How does it play out?
Break it downLooking at it with a little greater granularity, the supporting chipset, the also-new 5-series, will enable a two-chip solution, with the bulk of the processing done on the processor side. As a mid-range system, then, Clarkdale's PCIe graphics will hang off the processor and not the supporting chipset, and will feature 16-lane traffic, broken into either a single x16 slot or two x8 for, presumably, multi-GPU usage, although Intel wouldn't confirm (or deny) whether SLI or CrossFireX would be supported. Our bet is on both.
Bear in mind that both 45nm Lynnfield and 32nm Clarkdale will be supported for at least a year, on the same socket.
Mobile decisions
Back to the roadmap, Centrino 3 (Calpella) will debut on 45nm Clarksfield on the high-end, encompassing quad-core Nehalem, but also support dual-core-plus-integrated-graphics Arrandale, this time based on Westmere. The options, therefore, are high-end CPU performance with a discrete graphics card, or an all-in-one, low-cost laptop on 32nm. Previous 45nm dual-core Nehalem chips known as Havendale and Auburndale have been given the boot with the pulling in of 32nm, though.
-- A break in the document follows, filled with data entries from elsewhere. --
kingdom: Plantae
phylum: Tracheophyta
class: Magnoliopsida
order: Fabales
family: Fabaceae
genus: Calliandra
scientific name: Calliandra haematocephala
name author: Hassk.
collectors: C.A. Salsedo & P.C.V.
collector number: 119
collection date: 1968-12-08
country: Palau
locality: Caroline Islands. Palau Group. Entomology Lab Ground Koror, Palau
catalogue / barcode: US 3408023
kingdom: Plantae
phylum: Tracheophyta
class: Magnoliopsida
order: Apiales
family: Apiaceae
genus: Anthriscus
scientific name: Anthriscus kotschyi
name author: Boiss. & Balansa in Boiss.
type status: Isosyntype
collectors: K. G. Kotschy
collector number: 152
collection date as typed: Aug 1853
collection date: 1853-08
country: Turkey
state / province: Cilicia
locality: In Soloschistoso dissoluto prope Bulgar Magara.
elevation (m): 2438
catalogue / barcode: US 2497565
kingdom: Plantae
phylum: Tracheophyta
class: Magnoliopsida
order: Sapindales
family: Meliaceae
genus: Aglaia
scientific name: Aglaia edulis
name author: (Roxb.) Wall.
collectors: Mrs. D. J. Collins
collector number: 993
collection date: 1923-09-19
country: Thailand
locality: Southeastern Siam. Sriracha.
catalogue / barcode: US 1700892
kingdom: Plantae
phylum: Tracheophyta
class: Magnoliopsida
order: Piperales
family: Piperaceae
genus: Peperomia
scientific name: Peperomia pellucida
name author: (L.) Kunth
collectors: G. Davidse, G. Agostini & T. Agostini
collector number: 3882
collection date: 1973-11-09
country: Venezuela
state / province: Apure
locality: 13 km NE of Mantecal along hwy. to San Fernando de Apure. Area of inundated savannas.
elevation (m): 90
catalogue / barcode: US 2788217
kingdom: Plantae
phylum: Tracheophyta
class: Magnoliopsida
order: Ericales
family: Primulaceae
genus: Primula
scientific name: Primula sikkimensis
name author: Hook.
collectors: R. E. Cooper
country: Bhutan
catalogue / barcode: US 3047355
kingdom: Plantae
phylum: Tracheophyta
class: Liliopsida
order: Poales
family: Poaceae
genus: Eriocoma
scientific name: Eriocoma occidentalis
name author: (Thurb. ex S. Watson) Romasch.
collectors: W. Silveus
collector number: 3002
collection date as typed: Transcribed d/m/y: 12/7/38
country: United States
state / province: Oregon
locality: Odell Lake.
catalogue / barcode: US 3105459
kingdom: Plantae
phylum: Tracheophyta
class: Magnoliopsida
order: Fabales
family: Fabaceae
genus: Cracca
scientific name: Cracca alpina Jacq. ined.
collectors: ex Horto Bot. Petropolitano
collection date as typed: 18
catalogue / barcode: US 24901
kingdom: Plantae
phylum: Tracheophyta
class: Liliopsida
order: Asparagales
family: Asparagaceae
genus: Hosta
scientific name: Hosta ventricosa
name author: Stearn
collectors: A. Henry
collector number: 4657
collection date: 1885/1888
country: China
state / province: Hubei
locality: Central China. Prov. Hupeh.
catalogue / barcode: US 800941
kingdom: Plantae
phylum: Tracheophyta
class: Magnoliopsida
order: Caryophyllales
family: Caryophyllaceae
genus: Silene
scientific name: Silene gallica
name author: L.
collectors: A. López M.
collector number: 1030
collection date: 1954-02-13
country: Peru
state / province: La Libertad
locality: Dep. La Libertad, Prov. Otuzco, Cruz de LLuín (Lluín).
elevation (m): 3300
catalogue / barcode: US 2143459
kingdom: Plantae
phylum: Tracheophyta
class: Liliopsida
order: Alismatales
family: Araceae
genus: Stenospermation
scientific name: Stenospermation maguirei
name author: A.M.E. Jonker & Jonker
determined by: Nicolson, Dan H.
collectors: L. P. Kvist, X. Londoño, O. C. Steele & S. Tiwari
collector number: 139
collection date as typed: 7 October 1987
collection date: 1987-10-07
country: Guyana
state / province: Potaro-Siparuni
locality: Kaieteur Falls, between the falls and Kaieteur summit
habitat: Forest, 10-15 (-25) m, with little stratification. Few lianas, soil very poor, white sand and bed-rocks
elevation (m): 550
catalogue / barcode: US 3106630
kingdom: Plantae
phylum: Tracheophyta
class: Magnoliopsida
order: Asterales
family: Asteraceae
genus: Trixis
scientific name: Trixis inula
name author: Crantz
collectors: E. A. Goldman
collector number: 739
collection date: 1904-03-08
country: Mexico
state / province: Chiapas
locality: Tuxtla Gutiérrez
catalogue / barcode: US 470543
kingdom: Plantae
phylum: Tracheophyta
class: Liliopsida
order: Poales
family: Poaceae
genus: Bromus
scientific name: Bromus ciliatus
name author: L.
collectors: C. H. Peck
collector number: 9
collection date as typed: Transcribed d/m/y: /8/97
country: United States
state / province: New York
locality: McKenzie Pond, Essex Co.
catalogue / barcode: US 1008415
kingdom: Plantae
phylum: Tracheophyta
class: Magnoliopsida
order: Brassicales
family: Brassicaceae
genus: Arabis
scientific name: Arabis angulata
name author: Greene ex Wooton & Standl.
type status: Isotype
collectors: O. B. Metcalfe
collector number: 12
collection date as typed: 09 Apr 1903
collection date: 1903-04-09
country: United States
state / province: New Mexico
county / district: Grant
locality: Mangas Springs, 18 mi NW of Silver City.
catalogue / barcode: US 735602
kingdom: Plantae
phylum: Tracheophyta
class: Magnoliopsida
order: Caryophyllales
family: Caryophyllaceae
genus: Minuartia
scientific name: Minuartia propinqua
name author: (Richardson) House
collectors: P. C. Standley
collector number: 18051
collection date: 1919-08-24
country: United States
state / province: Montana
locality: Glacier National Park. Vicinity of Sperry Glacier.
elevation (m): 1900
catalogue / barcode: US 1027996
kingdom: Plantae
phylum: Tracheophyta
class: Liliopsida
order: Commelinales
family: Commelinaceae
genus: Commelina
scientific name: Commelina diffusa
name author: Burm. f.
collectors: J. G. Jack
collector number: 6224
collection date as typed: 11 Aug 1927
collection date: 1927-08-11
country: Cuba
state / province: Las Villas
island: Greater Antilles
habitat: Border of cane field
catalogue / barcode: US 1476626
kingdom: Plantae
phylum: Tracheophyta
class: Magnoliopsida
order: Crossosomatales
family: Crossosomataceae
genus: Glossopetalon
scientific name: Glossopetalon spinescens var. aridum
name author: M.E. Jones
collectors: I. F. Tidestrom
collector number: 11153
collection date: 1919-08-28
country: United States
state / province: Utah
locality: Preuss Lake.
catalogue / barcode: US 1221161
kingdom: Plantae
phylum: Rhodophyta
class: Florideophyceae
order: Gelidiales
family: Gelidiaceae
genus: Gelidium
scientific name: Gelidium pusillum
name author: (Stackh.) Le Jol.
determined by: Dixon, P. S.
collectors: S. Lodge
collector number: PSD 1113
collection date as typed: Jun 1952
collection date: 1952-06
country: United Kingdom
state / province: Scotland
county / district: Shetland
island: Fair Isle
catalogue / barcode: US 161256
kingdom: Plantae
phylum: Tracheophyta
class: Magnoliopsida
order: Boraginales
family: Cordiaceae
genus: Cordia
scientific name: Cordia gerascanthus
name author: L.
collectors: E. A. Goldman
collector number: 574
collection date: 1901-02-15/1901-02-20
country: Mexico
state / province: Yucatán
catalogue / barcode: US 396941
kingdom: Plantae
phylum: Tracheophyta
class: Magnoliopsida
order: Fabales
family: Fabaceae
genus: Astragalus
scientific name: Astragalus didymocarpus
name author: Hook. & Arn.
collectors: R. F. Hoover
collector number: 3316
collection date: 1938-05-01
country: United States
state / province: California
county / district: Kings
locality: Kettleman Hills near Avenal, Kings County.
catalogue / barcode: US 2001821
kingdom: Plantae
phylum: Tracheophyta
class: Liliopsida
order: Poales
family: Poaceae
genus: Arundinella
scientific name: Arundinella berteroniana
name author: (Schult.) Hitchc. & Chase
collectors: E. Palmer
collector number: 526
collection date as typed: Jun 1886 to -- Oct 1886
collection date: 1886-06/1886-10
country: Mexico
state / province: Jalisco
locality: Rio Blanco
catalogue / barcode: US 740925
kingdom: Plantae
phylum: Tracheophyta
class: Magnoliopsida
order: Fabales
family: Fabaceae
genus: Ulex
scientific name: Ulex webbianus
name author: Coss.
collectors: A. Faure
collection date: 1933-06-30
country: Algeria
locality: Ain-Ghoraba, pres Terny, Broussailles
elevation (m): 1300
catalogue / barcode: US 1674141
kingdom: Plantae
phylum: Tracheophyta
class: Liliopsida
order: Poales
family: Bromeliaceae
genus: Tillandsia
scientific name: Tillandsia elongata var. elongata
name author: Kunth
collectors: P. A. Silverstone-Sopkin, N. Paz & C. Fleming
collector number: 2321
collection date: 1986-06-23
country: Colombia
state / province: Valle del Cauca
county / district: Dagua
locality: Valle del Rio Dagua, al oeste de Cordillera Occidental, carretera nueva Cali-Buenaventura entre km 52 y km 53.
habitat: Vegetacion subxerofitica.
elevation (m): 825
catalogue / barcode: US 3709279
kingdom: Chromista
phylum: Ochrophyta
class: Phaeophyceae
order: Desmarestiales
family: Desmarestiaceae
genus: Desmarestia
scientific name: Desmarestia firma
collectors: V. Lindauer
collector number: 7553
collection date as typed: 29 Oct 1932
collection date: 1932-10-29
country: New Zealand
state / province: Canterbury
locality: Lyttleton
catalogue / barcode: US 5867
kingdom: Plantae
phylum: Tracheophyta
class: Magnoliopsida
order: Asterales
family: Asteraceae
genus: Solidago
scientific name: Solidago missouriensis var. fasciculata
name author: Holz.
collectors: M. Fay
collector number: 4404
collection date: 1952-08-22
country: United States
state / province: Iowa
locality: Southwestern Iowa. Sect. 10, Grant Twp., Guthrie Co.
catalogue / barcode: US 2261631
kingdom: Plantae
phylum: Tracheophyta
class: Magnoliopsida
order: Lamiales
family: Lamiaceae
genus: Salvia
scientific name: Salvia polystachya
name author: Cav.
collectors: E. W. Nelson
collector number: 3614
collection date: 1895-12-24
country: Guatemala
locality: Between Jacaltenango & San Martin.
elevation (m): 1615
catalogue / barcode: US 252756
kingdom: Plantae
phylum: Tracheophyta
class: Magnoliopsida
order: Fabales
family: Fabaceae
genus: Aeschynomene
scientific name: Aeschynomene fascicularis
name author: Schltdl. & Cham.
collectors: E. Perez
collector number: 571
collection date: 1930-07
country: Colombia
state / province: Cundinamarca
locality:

Enterprise customers can look forward to 32nm goodness in a bottom-to-top manner. The low-end 3000-series and mid-range 5000-series will receive socket-compatible Westmere-based Xeons before the high-end does, although the eight-core Nehalem EX should keep things ticking over until then.
Summary
Intel has brought in the time-to-market of its 32nm Westmere architecture, thereby removing a number of Nehalem-based parts from the 2009/2010 roadmap. Ostensibly Nehalem in design, Westmere's reduced size means that Intel can bring integrated graphics right on to the same package as the CPU on select mid-to-low-end parts.
We'll see the first substantiations of Westmere on the desktop and mobile platforms in late 2009 or early 2010 - and all the chips in this space, it seems, will feature integrated graphics, whether you like it or not. Product branding may become confusing between Nehalem- and Westmere-derived parts on the same socket - 5-series chipset - and we may well see Core i5 (Nehalem) and Core i5G (Westmere) come into being.
The high-end Nehalem Core i7 will remain the champ for 2009, to be replaced by a six-core monster in 2010. Intel isn't divulging clock-speeds, cache counts, or IPC improvements just yet, but expect high-end Westmere to be a few per cent faster, and significantly so in multi-threaded apps.
We're eager to see how the IGP version of Westmere performs, because it paves the way for cheaper mid-range notebooks with consummate processing power - on the CPU at least.